Maurice de Vlaminck, Sous-Bois (Paysage), 1905. Photo: courtesy Sotheby's New York.
Maurice de Vlaminck, Sous-Bois (Paysage), 1905.
Photo: courtesy Sotheby's New York.

Christie’s today quietly sold Maurice de Vlaminck‘s La Voile blanche à Bougival (1909), a serene painting of a sailboat on a lake, for $227,433 (£150,000). The painting, which was estimated to sell for $150–225,000 (£100–150,000), had a single tagline in the catalogue provenance: “Sold subject to a settlement between the above [collector] and the heirs of Henry Dauberville.”

It was a deceptively simple statement considering the sale had brought an end to a longstanding dispute over the work, which had been looted by Nazis during the Second World War and had since changed hands numerous times.

Prior to this sale, the painting had come to the auction block about half a dozen times times since it was stolen—and the last three offerings had been hotly contested by heirs of the victim, Joseph Bernheim-Jeune (who later adopted the pseudonym Henry Dauberville).
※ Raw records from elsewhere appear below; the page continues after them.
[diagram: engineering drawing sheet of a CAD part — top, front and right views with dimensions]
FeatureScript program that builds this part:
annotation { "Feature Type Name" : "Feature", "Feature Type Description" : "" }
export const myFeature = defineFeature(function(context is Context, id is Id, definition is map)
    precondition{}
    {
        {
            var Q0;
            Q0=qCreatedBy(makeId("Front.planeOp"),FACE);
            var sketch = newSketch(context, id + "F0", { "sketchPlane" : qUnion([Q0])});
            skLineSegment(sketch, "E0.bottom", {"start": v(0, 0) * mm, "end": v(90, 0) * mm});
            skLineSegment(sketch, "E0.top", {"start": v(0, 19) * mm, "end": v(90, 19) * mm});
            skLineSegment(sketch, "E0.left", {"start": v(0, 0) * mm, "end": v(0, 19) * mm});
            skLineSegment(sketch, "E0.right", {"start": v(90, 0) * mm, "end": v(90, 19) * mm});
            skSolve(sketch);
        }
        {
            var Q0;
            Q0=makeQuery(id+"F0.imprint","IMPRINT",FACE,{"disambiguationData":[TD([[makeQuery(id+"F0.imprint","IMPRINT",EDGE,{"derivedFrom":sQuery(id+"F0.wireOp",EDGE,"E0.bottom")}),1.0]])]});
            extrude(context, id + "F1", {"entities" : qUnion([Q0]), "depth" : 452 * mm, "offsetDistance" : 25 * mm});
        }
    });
They tried unsuccessfully to recover the work.

So was the art world playing a version of “Pass the Buck” all these years? The painting seems to have come up for resale far more frequently than the average Imp/mod work, suggesting that successive buyers may have been alerted to possible red flags about its tainted history only after they inked a deal.

Like so many other works that owners and their heirs pursued for decades, the settlement surrounding this work reflects the extent to which treatment of possible Nazi looted works has shifted more and more to extreme caution and a pronounced emphasis on detailed and thorough due diligence about provenance, or history of ownership.

“We are encouraged that, even after 70 years the rightful owners of this work have had their claim recognized, allowing a historic wrong to be remedied at last,” said attorney and art theft expert Christopher Marinello, who is now director of London-based Art Recovery International (see: Your Prized Picasso Is Missing?! Now What?). “If we have learned anything it is that it is never too late to mount a claim.”

The painting’s stormy history dates back more than seven decades, when Bernheim-Jeune, owner of Galerie Bernheim Jeune, a prominent Paris Gallery, was forced to flee the country during the Nazi occupation of France. According to information from Art Recovery International, “the entirety of his collection within the gallery, as well as works held in his private residence, was unlawfully confiscated by the Nazis.” Among these were several works by Vlaminck, who is described as “the pioneer of the Fauvist movement along with Henri Matisse and Andre Derain,” according to a release from Art Recovery International. The Fauvists–the French word for “wild beasts”—were among the earliest group of modern artists to pursue abstraction.

Along with galleries including Paul Rosenberg & Co, Wildenstein, and Jacques Seligman, Bernheim-Jeune was among the most prominent promoters of the so-called “degenerate” artists in Paris. Galerie Bernheim-Jeune hosted the first-ever exhibition of Van Gogh’s work in 1901. (See: New Show Looks at Van Gogh’s Pivotal Belgium Period, and Do Riches Await in The Van Gogh Market?)

Following the war, Bernheim-Jeune returned to France to assess the extent of his losses, and thereafter spent much of the rest of his life attempting to recover his lost collection including the Vlaminck painting.

According to a release from Art Recovery Group, the recovery efforts made since the work was initially confiscated illuminate some of the key issues faced by World War II-era claimants since the end of the war. After it was looted, the work disappeared for nearly two decades before it popped up at a 1960 sale at Sotheby’s London. “No issue was raised against it and the work was sold again at Christie’s London in 1978.”

Among the previous sales listed in the Christie’s catalogue are the 1960 sale at Sotheby’s London, and two sales at the Hotel Drôuot in Paris (1974 and again in 1977). Later sales included one at Sotheby’s London in 1988 (where it made $417,500), and Christie’s New York in 1992, where, perhaps tellingly, it failed to sell on an estimate of $200–300,000. It is debatable whether the peak $417,500 price made in 1988 reflects the frothy Impressionist and modern market at the time, or the fact that rumors about the work’s tainted history were increasingly giving buyers serious pause at later sales in the ensuing years.

It was at the 1978 Christie’s London sale that the painting was spotted by Bernheim-Jeune’s heirs, and they attempted, unsuccessfully, to halt the sale. A second attempt was made to stop the sale of the work when it popped up at Christie’s in 1992 “but these efforts proved just as fruitless as the first” according to Art Recovery.

In 2011, the painting was again offered at New York auction house Doyle with an estimate of  $300-400,000 and failed to sell there, though a private sale was negotiated soon after.

It was at that point that Marinello began acting on behalf of the family and mediating between the auction house, the current owner, and the lawyers for each. This past November, all the parties finally reached a settlement.